Alex: Am meisten trainiere ich mit meinem Bruder und meiner Mutter. Hin und wieder kommt ein Freund vorbei. Zusätzlich unterhalte ich mich per Telefon mit meinem Heimtrainer Kamen Kasabov über „gute alte Zeiten“, um meine Motivation hoch zu halten.
Frage: Was wünscht du dir für die kommenden Monate?
Alex: Ich vermisse meine Freunde und Trainingspartner. Und ich wünsche mir, dass ich bald wieder auf Wettkämpfe und Trainingscamps gehen kann.
Vielen Dank für das Interview Alex.
Moritz Plafky
Mit Moritz Plafky hat der Judoclub Hennef zum ersten Mal in seiner Geschichte einen Olympiastarter und ausgerechnet in diesem Jahr haben wir die Corona-Pandemie. Lange Zeit stand nicht fest, ob Olympia stattfinden wird. Seit klar ist, dass die Spiele um ein Jahr verschoben werden ist auch Moritz gezwungen, mit der Situation der Hallenschließungen umzugehen.
Frage: Moritz, wie war das für dich, als aufgrund der Coronakrise der gesamte Sportbetrieb eingestellt wurde?
Moritz: Es war ein sehr komischer Moment. Denn zu dem Zeitpunkt befand ich mich zur Wettkampfvorbereitung auf einem Trainingscamp in Georgien. Es war eine neue Situation und ich musste so schnell es geht nach Deutschland ausgeflogen werden. Hier hieß es dann, dass wir nicht mehr trainieren dürfen. Der Deutsche Judo Bund hat dann sehr schnell neue Reglungen für uns gefunden.
Frage: War dir bewusst, dass Olympia verschoben werden könnte?

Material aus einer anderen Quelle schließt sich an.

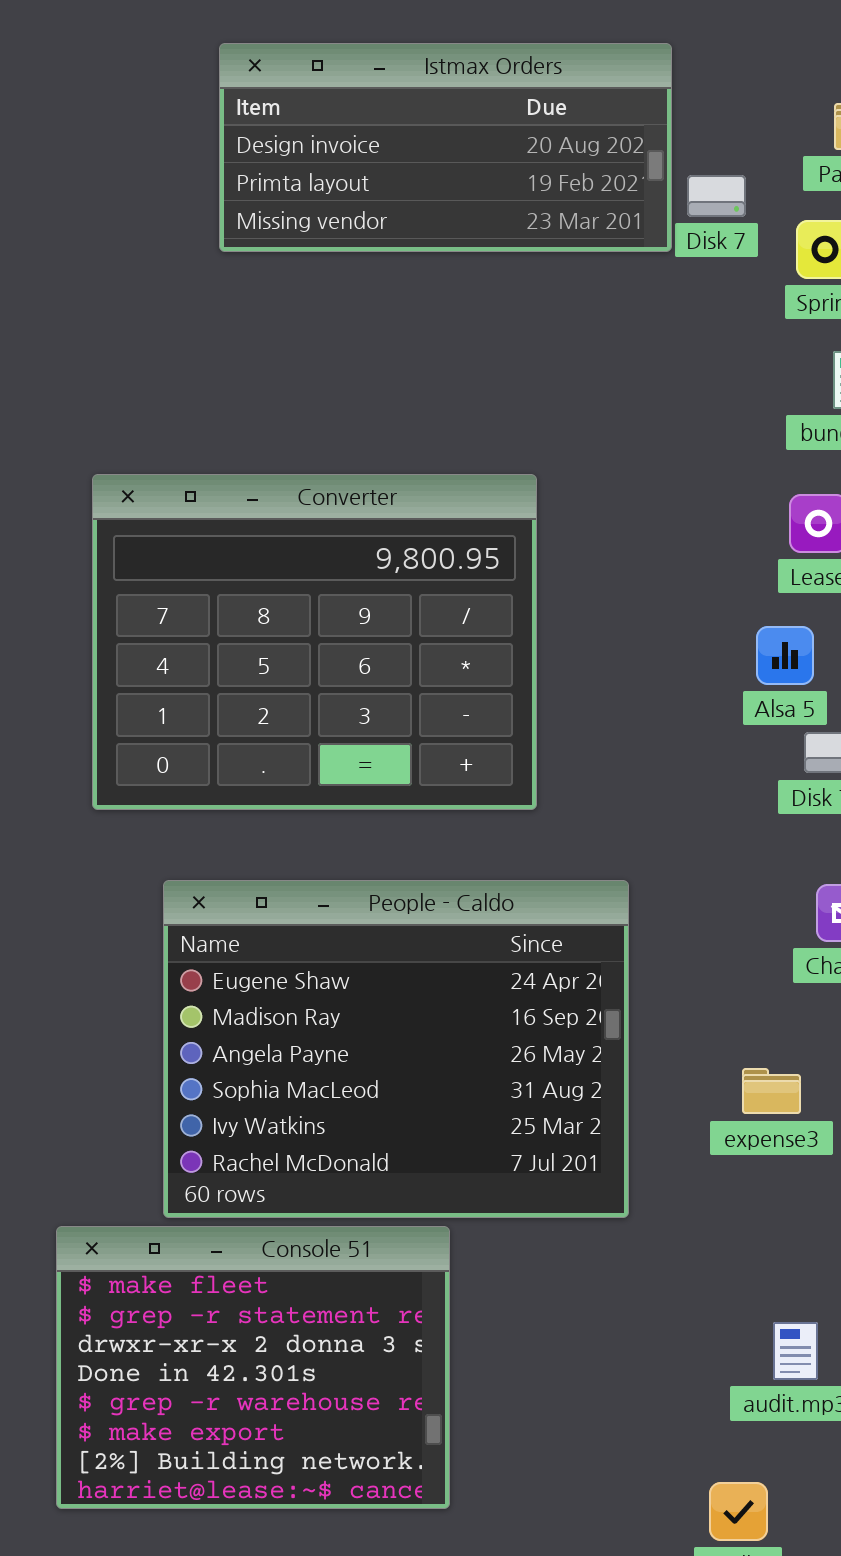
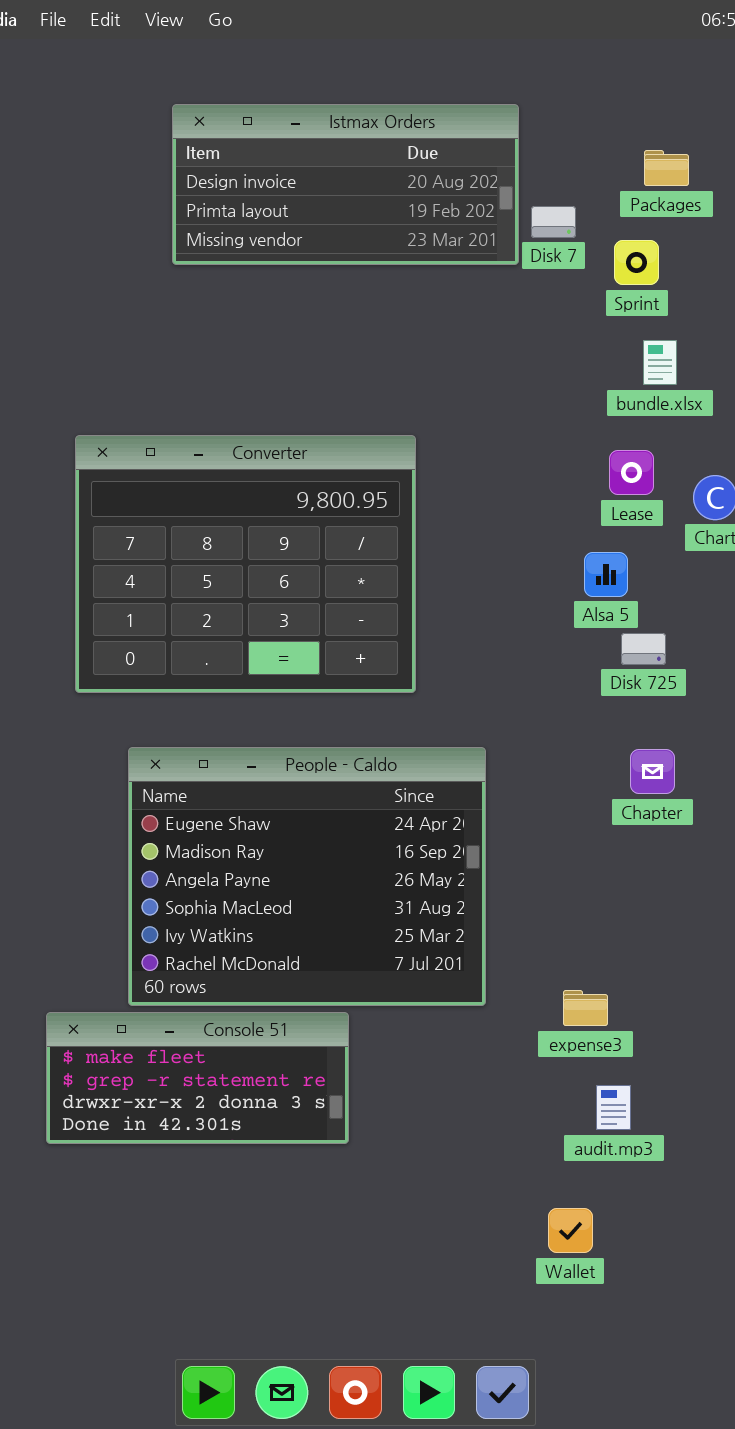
expense3: [742,1068,801,1114] -> [563,990,608,1026], moved
Console 51: [56,1226,450,1509] -> [46,1012,349,1144], resized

Moritz: Ja, das war uns allen ziemlich schnell bewusst, denn man kann bei Olympia nicht ohne vorheriges Training kämpfen. Eine kleine Hoffnung blieb zwar, aber das hat sich ja dann erledigt.
Frage: Was hat sich für dich geändert?
Moritz: Ich habe jetzt Zeit, an meinen Defiziten arbeiten. Das heißt also, dass ich zurzeit sehr viel Krafttraining absolviere. Zu Hause natürlich. Außerdem bin ich nun seit Wochen an einem einzigen Ort, bei meiner Familie. Das habe ich sonst nie, weil ich immer mit der Nationalmannschaft in verschiedenen Trainingslagern unterwegs bin. Und es fühlt sich im Moment ungewohnt positiv an.
Frage: Wie sieht dein derzeitiges Training aus?
Moritz: Mein Heimverein, der JC Hennef, hat mir ca. 30 Judomatten zur Verfügung gestellt, auf denen ich in unserer Scheune trainieren kann. Zusätzlich dazu habe ich mich nun mit einer Langhantel und etlichen Gewichten ausgestattet. Demnächst erhoffen wir Judoka uns eine Lockerung, so dass wir zu zweit unser Training wieder aufnehmen können. Ansonsten mache ich auch noch viel Konditionstraining.
Frage: Wie trainiert die Männernationalmannschaft momentan?
Moritz: Sehr viel eigenverantwortlich über Trainingspläne, die der Bundestrainer individuell angepasst hat und mit Online/ Livetrainingsangeboten der Bundes-und Landestrainer. Wir erhoffen uns baldige Lockerungsmaßnahmen, dass wir wenigstens zu zweit Randoris (Übungskämpfe) trainieren können.
Frage: Bleiben die Olympianominierungen stehen für nächstes Jahr?
Moritz: Ja, bleiben sie. Aber wenn die Wettkampfsaison wieder startet, verlängert sich die Qualifikation, sodass 50% der Ergebnisse neu dazu addiert werden. So hat vielleicht jemand anders noch eine Chance auf Olympia 2021.
Frage: Was wünscht du dir für die kommenden Monate?
Moritz: Dass alle gesund bleiben und schnell wieder die Normalität für uns alle kommt.
Vielen Dank für das Interview Moritz.